[Saved entries]
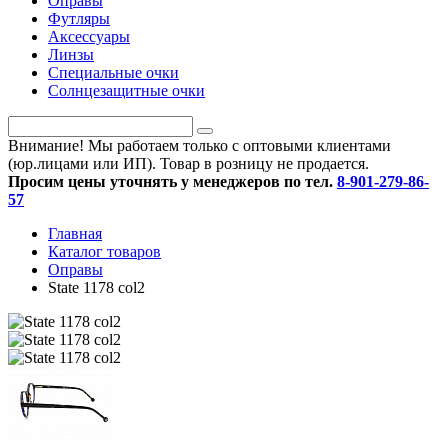
Оправы
Футляры
Аксессуары
Линзы
Специальные очки
Солнцезащитные очки
Внимание! Мы работаем только с оптовыми клиентами
(юр.лицами или ИП). Товар в розницу не продается.
Просим цены уточнять у менеджеров по тел.
8-901-279-86-
57
Главная
Каталог товаров
Оправы
State 1178 col2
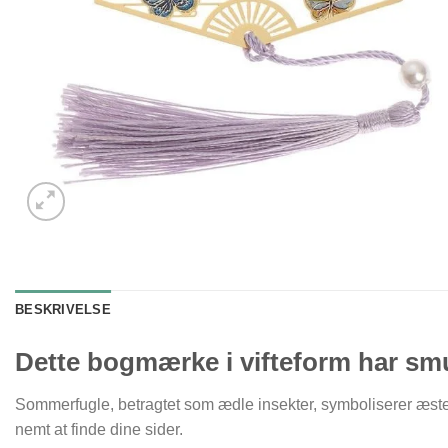
BESKRIVELSE
Dette bogmærke i vifteform har smu
Sommerfugle, betragtet som ædle insekter, symboliserer æsteti
nemt at finde dine sider.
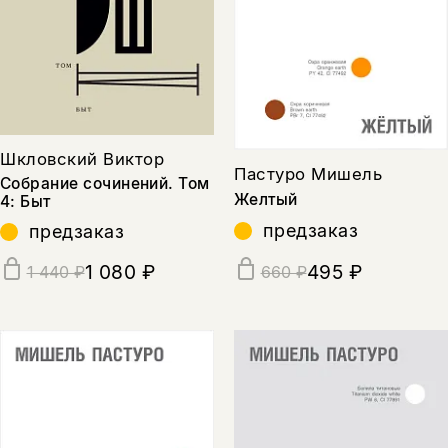
Шкловский Виктор
Пастуро Мишель
Собрание сочинений. Том
Желтый
4: Быт
предзаказ
предзаказ
1 080 ₽
495 ₽
1 440 ₽
660 ₽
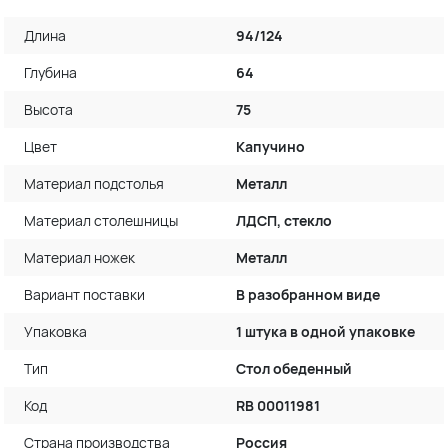
Длина
94/124
Глубина
64
Высота
75
Цвет
Капучино
Материал подстолья
Металл
Материал столешницы
ЛДСП, стекло
Материал ножек
Металл
Вариант поставки
В разобранном виде
Упаковка
1 штука в одной упаковке
Тип
Стол обеденный
Код
RB 00011981
Страна производства
Россия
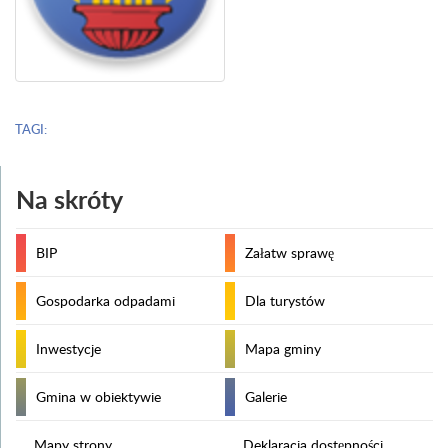
TAGI:
Na skróty
BIP
Załatw sprawę
Gospodarka odpadami
Dla turystów
Inwestycje
Mapa gminy
Gmina w obiektywie
Galerie
Mapy strony
Deklaracja dostępności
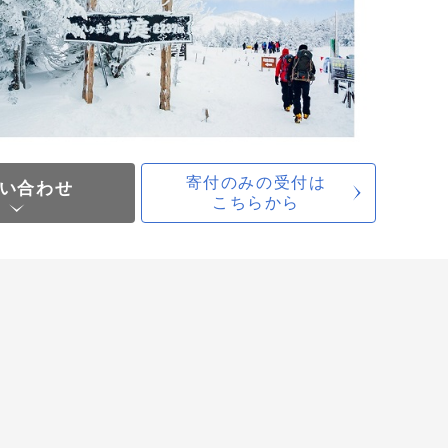
寄付のみの受付は
い合わせ
こちらから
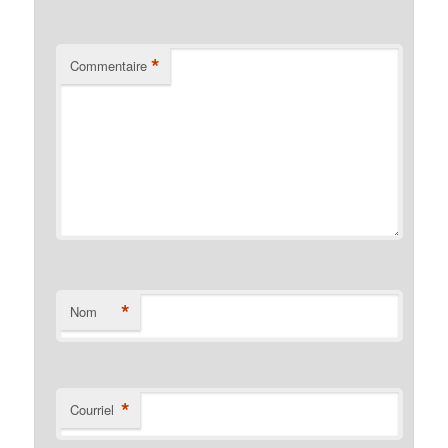
*
Commentaire
*
Nom
*
Courriel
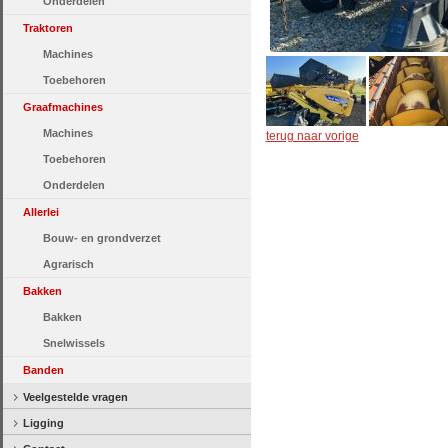
Onderdelen
Traktoren
Machines
Toebehoren
Graafmachines
Machines
terug naar vorige
Toebehoren
Onderdelen
Allerlei
Bouw- en grondverzet
Agrarisch
Bakken
Bakken
Snelwissels
Banden
Veelgestelde vragen
Ligging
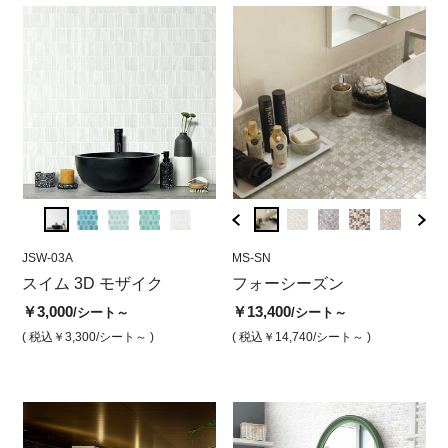
JSW-03A
MS-WI
JSW-03A
MS-SN
JSW-0
MS
ザイ
スイム 3D モザイク
フォーシーズン ウインタ
スイムスリーディーモザイ
フォーシーズン
スイ
フ
ー
ク スカイブルー
ク 
￥3,000
￥13,400
￥1
/シート～
/シート～
￥13,400
￥3,000
￥2,8
/シート
/シート
( 税込￥3,300
/シート～ )
( 税込￥14,740
/シート～ )
( 
( 税込￥14,740
/シート )
( 税込￥3,300
/シート )
( 税込￥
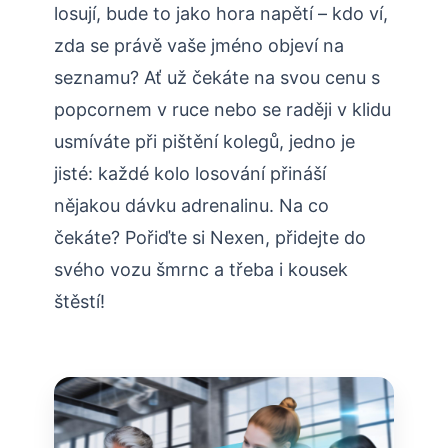
losují, bude to jako hora napětí – kdo ví,
zda se právě vaše jméno objeví na
seznamu? Ať už čekáte na svou cenu s
popcornem v ruce nebo se raději v klidu
usmíváte při pištění kolegů, jedno je
jisté: každé kolo losování přináší
nějakou dávku adrenalinu. Na co
čekáte? Pořiďte si Nexen, přidejte do
svého vozu šmrnc a třeba i kousek
štěstí!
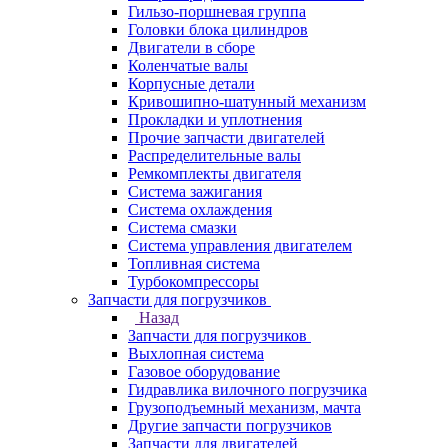
Гильзо-поршневая группа
Головки блока цилиндров
Двигатели в сборе
Коленчатые валы
Корпусные детали
Кривошипно-шатунный механизм
Прокладки и уплотнения
Прочие запчасти двигателей
Распределительные валы
Ремкомплекты двигателя
Система зажигания
Система охлаждения
Система смазки
Система управления двигателем
Топливная система
Турбокомпрессоры
Запчасти для погрузчиков
Назад
Запчасти для погрузчиков
Выхлопная система
Газовое оборудование
Гидравлика вилочного погрузчика
Грузоподъемный механизм, мачта
Другие запчасти погрузчиков
Запчасти для двигателей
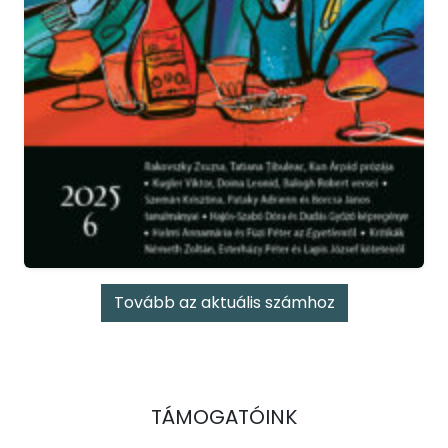
Tovább az aktuális számhoz
TÁMOGATÓINK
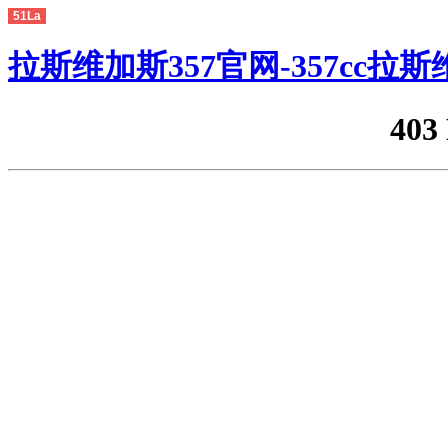
51La
拉斯维加斯357官网-357cc拉
403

*Task objective*:
Skipping the pictures, output the entries exactly as they appear above.

*Answer for this exercise*:
Оправы
Футляры
Аксессуары
Линзы
Специальные очки
Солнцезащитные очки
Внимание! Мы работаем только с оптовыми клиентами
(юр.лицами или ИП). Товар в розницу не продается.
Просим цены уточнять у менеджеров по тел.
8-901-279-86-
57
Главная
Каталог товаров
Оправы
State 1178 col2
BESKRIVELSE
Dette bogmærke i vifteform har smu
Sommerfugle, betragtet som ædle insekter, symboliserer æsteti
nemt at finde dine sider.
Шкловский Виктор
Пастуро Мишель
Собрание сочинений. Том
Желтый
4: Быт
предзаказ
предзаказ
1 080 ₽
495 ₽
1 440 ₽
660 ₽
Длина
94/124
Глубина
64
Высота
75
Цвет
Капучино
Материал подстолья
Металл
Материал столешницы
ЛДСП, стекло
Материал ножек
Металл
Вариант поставки
В разобранном виде
Упаковка
1 штука в одной упаковке
Тип
Стол обеденный
Код
RB 00011981
Страна производства
Россия
TAGI:
Na skróty
BIP
Załatw sprawę
Gospodarka odpadami
Dla turystów
Inwestycje
Mapa gminy
Gmina w obiektywie
Galerie
Mapy strony
Deklaracja dostępności
寄付のみの受付は
い合わせ
こちらから
*
Commentaire
*
Nom
*
Courriel
Onderdelen
Traktoren
Machines
Toebehoren
Graafmachines
Machines
terug naar vorige
Toebehoren
Onderdelen
Allerlei
Bouw- en grondverzet
Agrarisch
Bakken
Bakken
Snelwissels
Banden
Veelgestelde vragen
Ligging
JSW-03A
MS-WI
JSW-03A
MS-SN
JSW-0
MS
ザイ
スイム 3D モザイク
フォーシーズン ウインタ
スイムスリーディーモザイ
フォーシーズン
スイ
フ
ー
ク スカイブルー
ク 
￥3,000
￥13,400
￥1
/シート～
/シート～
￥13,400
￥3,000
￥2,8
/シート
/シート
( 税込￥3,300
/シート～ )
( 税込￥14,740
/シート～ )
( 
( 税込￥14,740
/シート )
( 税込￥3,300
/シート )
( 税込￥
losují, bude to jako hora napětí – kdo ví,
zda se právě vaše jméno objeví na
seznamu? Ať už čekáte na svou cenu s
popcornem v ruce nebo se raději v klidu
usmíváte při pištění kolegů, jedno je
jisté: každé kolo losování přináší
nějakou dávku adrenalinu. Na co
čekáte? Pořiďte si Nexen, přidejte do
svého vozu šmrnc a třeba i kousek
štěstí!
Гильзо-поршневая группа
Головки блока цилиндров
Двигатели в сборе
Коленчатые валы
Корпусные детали
Кривошипно-шатунный механизм
Прокладки и уплотнения
Прочие запчасти двигателей
Распределительные валы
Ремкомплекты двигателя
Система зажигания
Система охлаждения
Система смазки
Система управления двигателем
Топливная система
Турбокомпрессоры
Запчасти для погрузчиков
Назад
Запчасти для погрузчиков
Выхлопная система
Газовое оборудование
Гидравлика вилочного погрузчика
Грузоподъемный механизм, мачта
Другие запчасти погрузчиков
Запчасти для двигателей
Tovább az aktuális számhoz
TÁMOGATÓINK
51La
拉斯维加斯357官网-357cc拉
403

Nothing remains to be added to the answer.